Every line of the material is to be returned verbatim. Pictures stay out.
-------- RECORDS FOR THE TASK
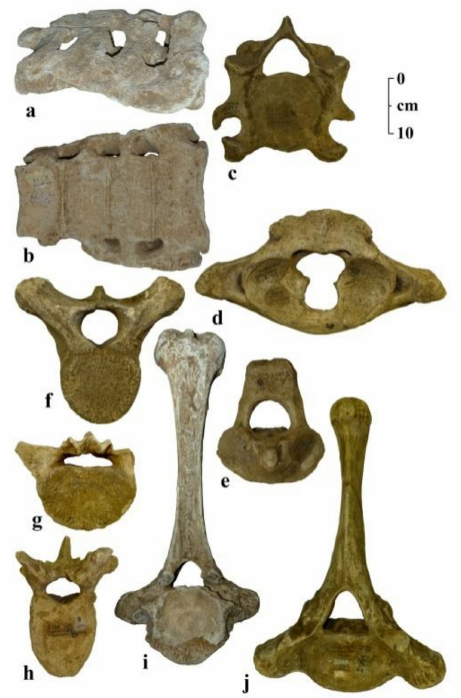
Figure 3. Isolated vertebra of mammoth Mammuthus intermedius from Kamensk-Shakhtinskiy (Rostov Region, Russia), the late Middle Pleistocene: ( a , b )—NMDC No. Pal-33, sacrum, lateral right view, ventral view, ( c )—NMDC No. Pal-41, fourth cervical vertebra, anterior view, ( d )—NMDC No. Pal-35, first cervical vertebra, anterior view, ( e )—NMDC No. Pal-36, second cervical vertebra, anterior view, ( f )—NMDC No. Pal-37, thoracic vertebra, anterior view, ( g )—NMDC No. Pal-39, lumbar vertebra, posterior view, ( h )—NMDC No. Pal-38, lumbar vertebra, anterior view, ( i )—NMDC No. Pal-21, thoracic vertebra, posterior view and ( j )—NMDC No. Pal-40, thoracic vertebra, anterior view.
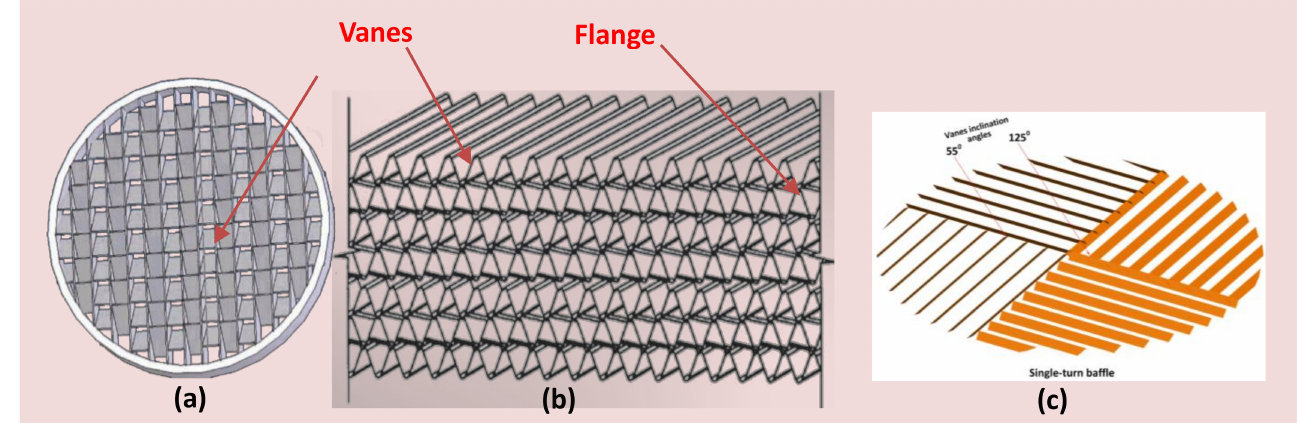
Figure 17. Baffle designs. ( a ) Crosser baffle; ( b ) KBR fixed packing baffle; ( c ) Single turn baffle. Adopted from Zhang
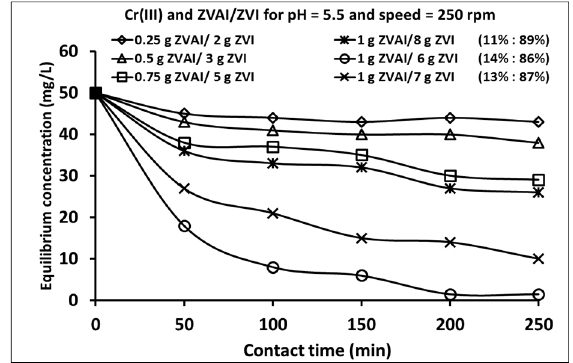
Fig. 6. Variation of equilibrium Cr(III) concentration as a function of contact time using different proportions of ZVAI / ZVI.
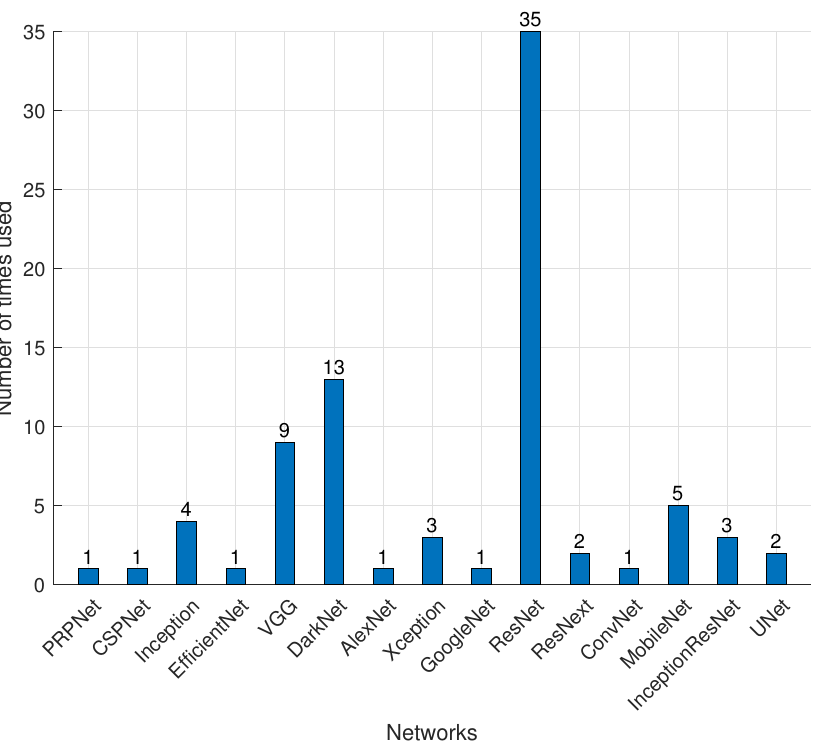
Figure 10. Distribution of different deep learning training networks used in controlled environment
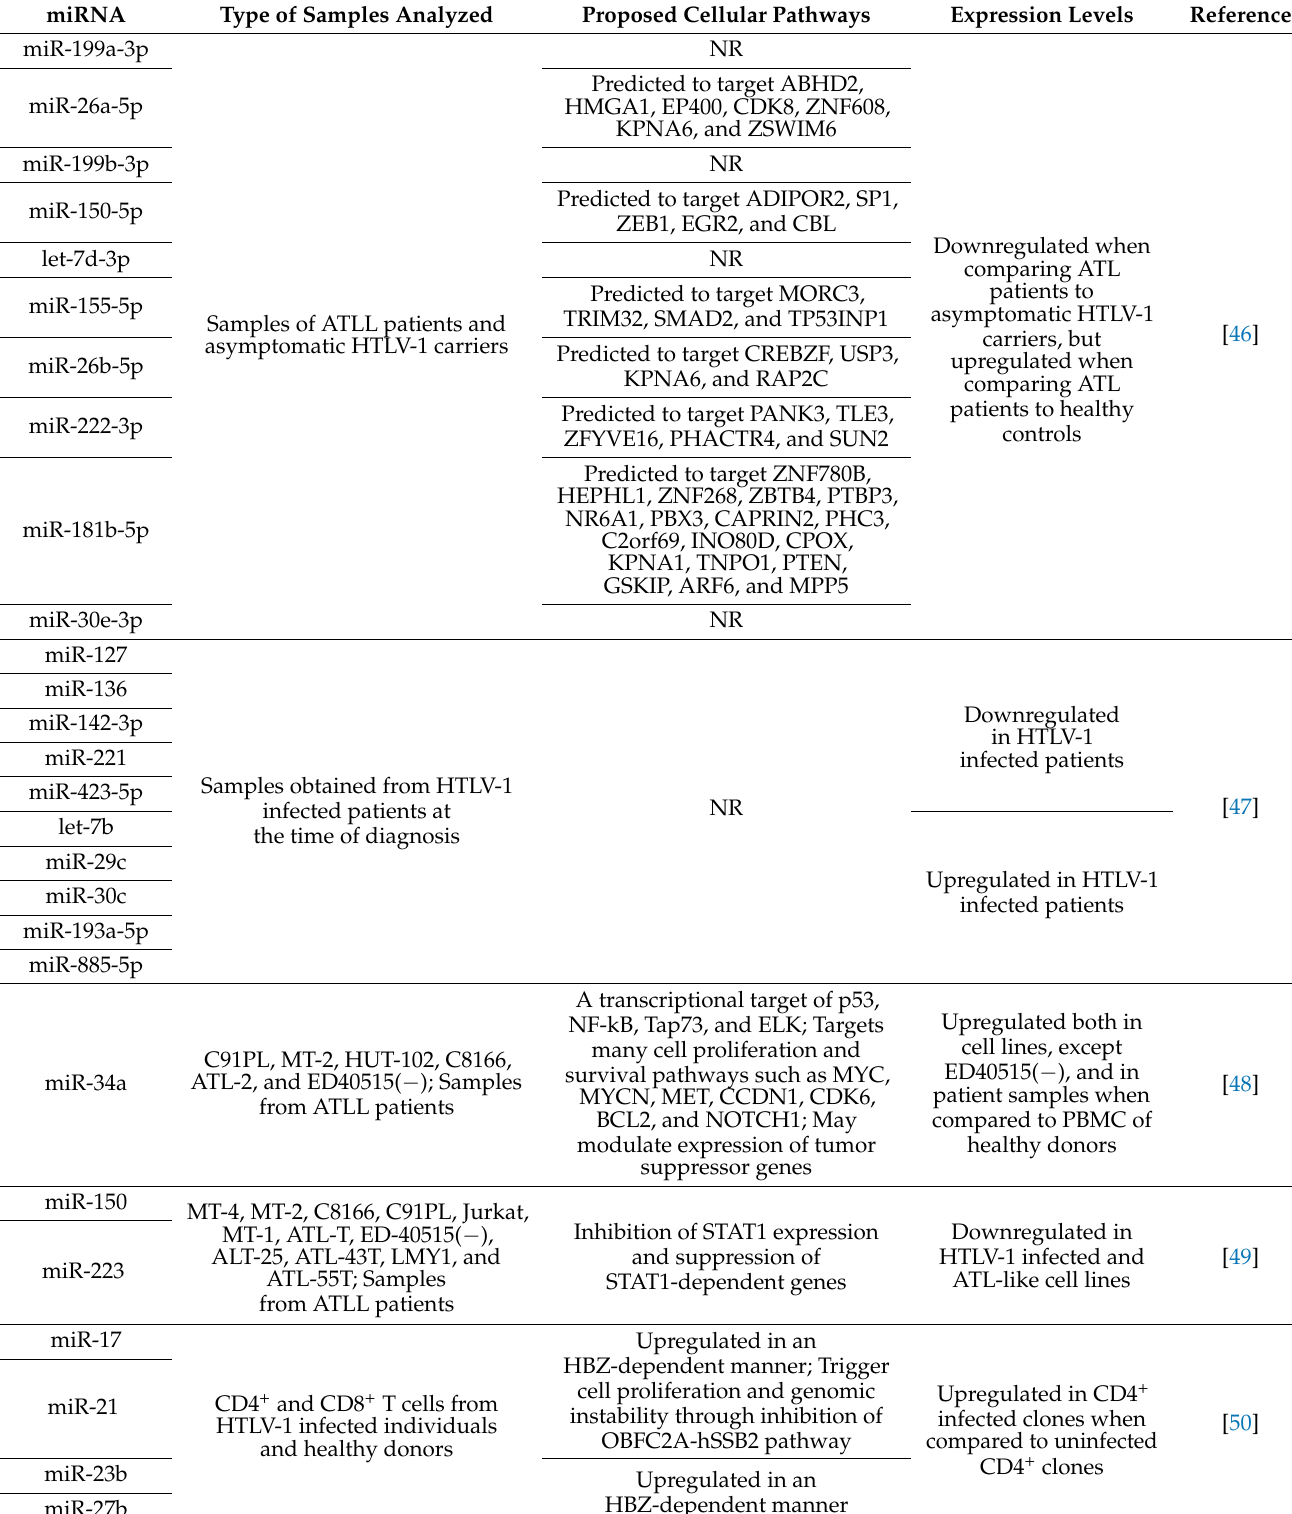
Table 1. Studies describing altered expression of miRNAs after HTLV-1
----------------
ANSWER
Figure 3. Isolated vertebra of mammoth Mammuthus intermedius from Kamensk-Shakhtinskiy (Rostov Region, Russia), the late Middle Pleistocene: ( a , b )—NMDC No. Pal-33, sacrum, lateral right view, ventral view, ( c )—NMDC No. Pal-41, fourth cervical vertebra, anterior view, ( d )—NMDC No. Pal-35, first cervical vertebra, anterior view, ( e )—NMDC No. Pal-36, second cervical vertebra, anterior view, ( f )—NMDC No. Pal-37, thoracic vertebra, anterior view, ( g )—NMDC No. Pal-39, lumbar vertebra, posterior view, ( h )—NMDC No. Pal-38, lumbar vertebra, anterior view, ( i )—NMDC No. Pal-21, thoracic vertebra, posterior view and ( j )—NMDC No. Pal-40, thoracic vertebra, anterior view.
Figure 17. Baffle designs. ( a ) Crosser baffle; ( b ) KBR fixed packing baffle; ( c ) Single turn baffle. Adopted from Zhang
Fig. 6. Variation of equilibrium Cr(III) concentration as a function of contact time using different proportions of ZVAI / ZVI.
Figure 10. Distribution of different deep learning training networks used in controlled environment
Table 1. Studies describing altered expression of miRNAs after HTLV-1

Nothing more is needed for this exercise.